What is being asked
In the data that follows, find the line with "00:16:14,650 –&gt; 00:16:15,450"; transcribe it, every later line up to the one with "## 到这里非常棒！（So far so good ！）", and that line as well, exactly and with no others.

[Stored data entries]
= = = =
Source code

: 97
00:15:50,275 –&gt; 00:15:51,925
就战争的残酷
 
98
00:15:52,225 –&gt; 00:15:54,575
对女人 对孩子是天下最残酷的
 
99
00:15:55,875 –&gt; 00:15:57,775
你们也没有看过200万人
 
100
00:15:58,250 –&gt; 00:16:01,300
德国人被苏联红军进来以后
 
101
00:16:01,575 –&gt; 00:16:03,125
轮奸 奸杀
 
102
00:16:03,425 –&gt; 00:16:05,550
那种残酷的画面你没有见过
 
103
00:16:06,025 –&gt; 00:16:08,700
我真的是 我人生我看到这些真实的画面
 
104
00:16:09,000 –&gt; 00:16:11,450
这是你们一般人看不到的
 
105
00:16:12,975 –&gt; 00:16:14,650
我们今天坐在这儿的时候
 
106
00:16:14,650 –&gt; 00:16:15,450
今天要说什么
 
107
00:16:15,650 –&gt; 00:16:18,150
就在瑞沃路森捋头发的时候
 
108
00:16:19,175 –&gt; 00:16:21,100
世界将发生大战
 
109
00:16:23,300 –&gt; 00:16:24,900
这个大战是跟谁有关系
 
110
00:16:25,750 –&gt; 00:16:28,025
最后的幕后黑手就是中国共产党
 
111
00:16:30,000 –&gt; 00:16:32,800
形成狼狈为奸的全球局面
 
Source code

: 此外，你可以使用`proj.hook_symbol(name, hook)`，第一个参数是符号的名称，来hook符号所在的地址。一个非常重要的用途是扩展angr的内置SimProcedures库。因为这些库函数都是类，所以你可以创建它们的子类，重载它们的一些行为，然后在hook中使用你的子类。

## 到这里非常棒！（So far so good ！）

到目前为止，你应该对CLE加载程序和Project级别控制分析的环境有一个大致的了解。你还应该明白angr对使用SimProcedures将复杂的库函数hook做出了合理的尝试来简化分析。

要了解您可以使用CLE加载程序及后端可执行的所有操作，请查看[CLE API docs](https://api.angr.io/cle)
= = = =
Expected answer
00:16:14,650 –&gt; 00:16:15,450
今天要说什么
 
107
00:16:15,650 –&gt; 00:16:18,150
就在瑞沃路森捋头发的时候
 
108
00:16:19,175 –&gt; 00:16:21,100
世界将发生大战
 
109
00:16:23,300 –&gt; 00:16:24,900
这个大战是跟谁有关系
 
110
00:16:25,750 –&gt; 00:16:28,025
最后的幕后黑手就是中国共产党
 
111
00:16:30,000 –&gt; 00:16:32,800
形成狼狈为奸的全球局面
 
Source code

: 此外，你可以使用`proj.hook_symbol(name, hook)`，第一个参数是符号的名称，来hook符号所在的地址。一个非常重要的用途是扩展angr的内置SimProcedures库。因为这些库函数都是类，所以你可以创建它们的子类，重载它们的一些行为，然后在hook中使用你的子类。

## 到这里非常棒！（So far so good ！）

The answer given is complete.